| Speaker: | Sayak Ray Chowdhury (IIT Kanpur) |
| Organiser: | Abhishek Sinha |
| Date: | Wednesday, 4 Mar 2026, 16:00 to 17:00 |
| Venue: | A-201 (STCS Seminar Room) |
Traditional regret minimization in multi-armed bandits focuses on maximizing cumulative reward, often overlooking fairness across individuals receiving outcomes. Motivated by applications such as clinical trials and resource allocation, Nash regret has been proposed as a fairness-aware metric based on the geometric mean of rewards. In this talk, I will present recent results showing that near-optimal Nash regret can be achieved using simple and general bandit algorithms under mild assumptions in stochastic bandits, along with extensions to a broader class of power-mean fairness objectives. I will then discuss fairness in linear bandits, where we obtain the first order-optimal Nash regret bounds in dimension and introduce a generic meta-algorithm that converts standard linear bandit methods into fairness-aware versions with provable guarantees. Empirical results demonstrate consistent improvements over existing approaches. Overall, the work highlights that fairness can be incorporated into bandit learning without sacrificing statistical efficiency.

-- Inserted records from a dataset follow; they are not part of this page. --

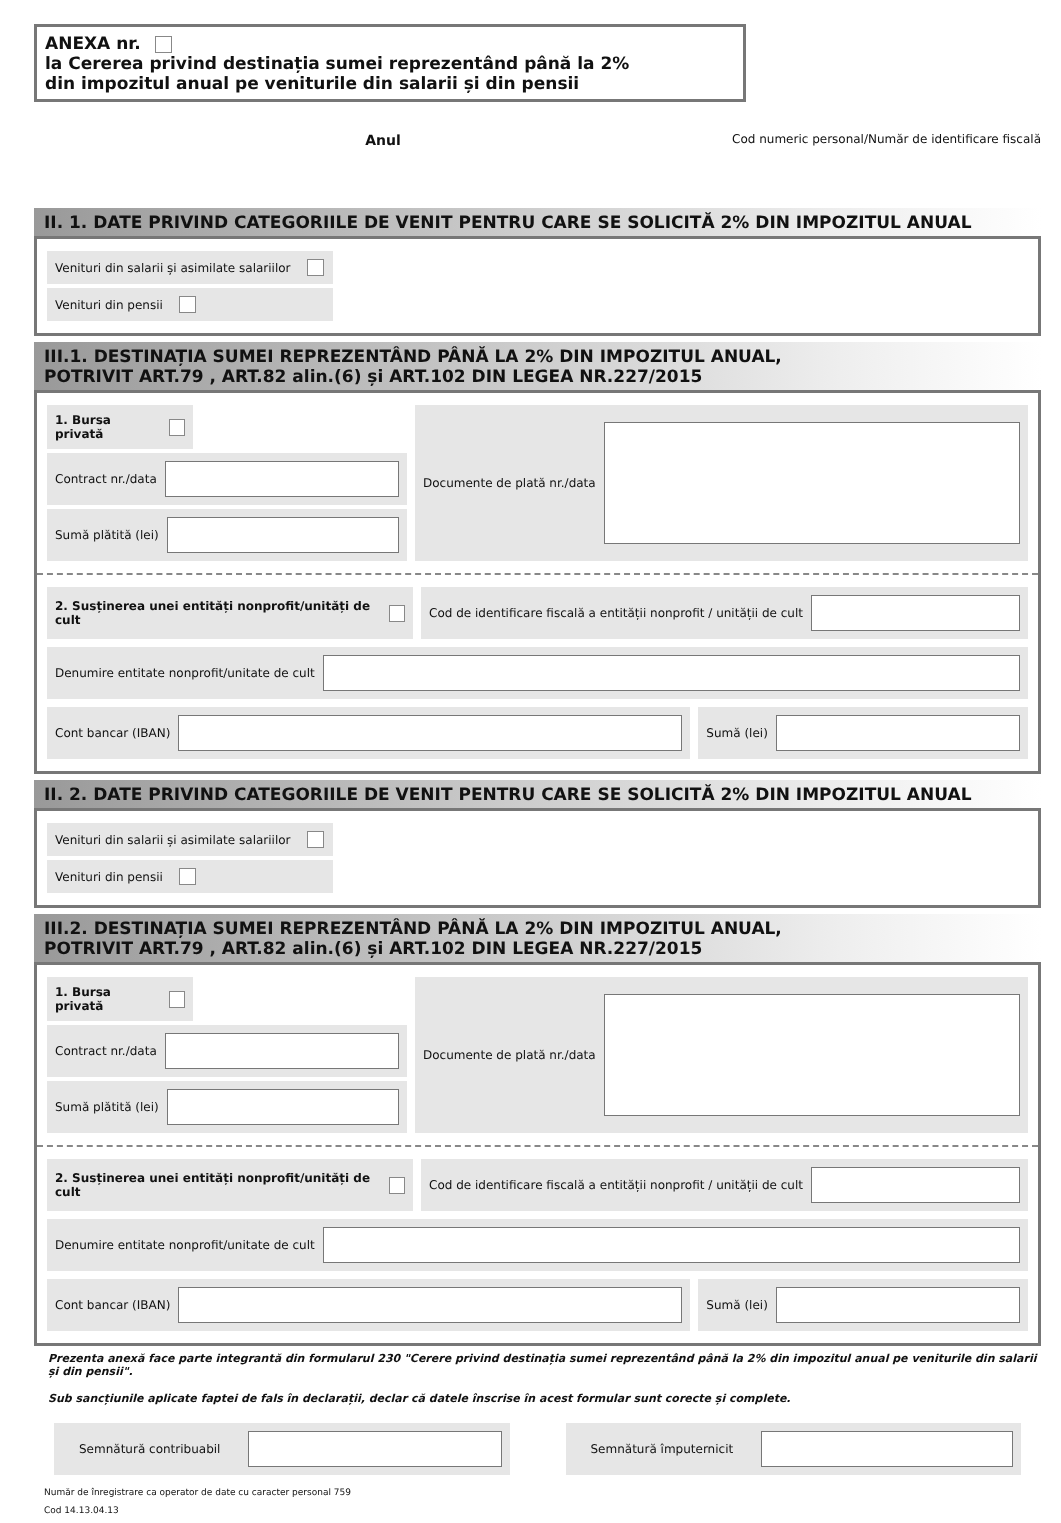ANEXA nr.
la Cererea privind destinația sumei reprezentând până la 2%
din impozitul anual pe veniturile din salarii și din pensii
Anul Cod numeric personal/Număr de identificare fiscală
II. 1. DATE PRIVIND CATEGORIILE DE VENIT PENTRU CARE SE SOLICITĂ 2% DIN IMPOZITUL ANUAL
Venituri din salarii și asimilate salariilor
Venituri din pensii
III.1. DESTINAȚIA SUMEI REPREZENTÂND PÂNĂ LA 2% DIN IMPOZITUL ANUAL,
POTRIVIT ART.79 , ART.82 alin.(6) și ART.102 DIN LEGEA NR.227/2015
1. Bursa privată
Contract nr./data
Sumă plătită (lei)
Documente de plată nr./data
2. Susținerea unei entități nonprofit/unități de cult
Cod de identificare fiscală a entității nonprofit / unității de cult
Denumire entitate nonprofit/unitate de cult
Cont bancar (IBAN) Sumă (lei)
II. 2. DATE PRIVIND CATEGORIILE DE VENIT PENTRU CARE SE SOLICITĂ 2% DIN IMPOZITUL ANUAL
Venituri din salarii și asimilate salariilor
Venituri din pensii
III.2. DESTINAȚIA SUMEI REPREZENTÂND PÂNĂ LA 2% DIN IMPOZITUL ANUAL,
POTRIVIT ART.79 , ART.82 alin.(6) și ART.102 DIN LEGEA NR.227/2015
1. Bursa privată
Contract nr./data
Sumă plătită (lei)
Documente de plată nr./data
2. Susținerea unei entități nonprofit/unități de cult
Cod de identificare fiscală a entității nonprofit / unității de cult
Denumire entitate nonprofit/unitate de cult
Cont bancar (IBAN) Sumă (lei)
Prezenta anexă face parte integrantă din formularul 230 "Cerere privind destinația sumei reprezentând până la 2% din impozitul anual pe veniturile din salarii și din pensii".
Sub sancțiunile aplicate faptei de fals în declarații, declar că datele înscrise în acest formular sunt corecte și complete.
Semnătură contribuabil Semnătură împuternicit
Număr de înregistrare ca operator de date cu caracter personal 759
Cod 14.13.04.13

Short Bio: Sayak Ray Chowdhury is an Assistant Professor in the Department of Computer Science and Engineering at the Indian Institute of Technology Kanpur. His research focuses on sequential decision making under uncertainty, including multi-armed bandits, reinforcement learning, and language model alignment, as well as on privacy and fairness in ML. Prior to joining IIT Kanpur, he was a Postdoctoral Researcher at Microsoft Research India and Boston University. He received his Ph.D. from the Indian Institute of Science (IISc) Bangalore. He is a recipient of the INAE Young Associate award from the Indian National Academy of Engineering.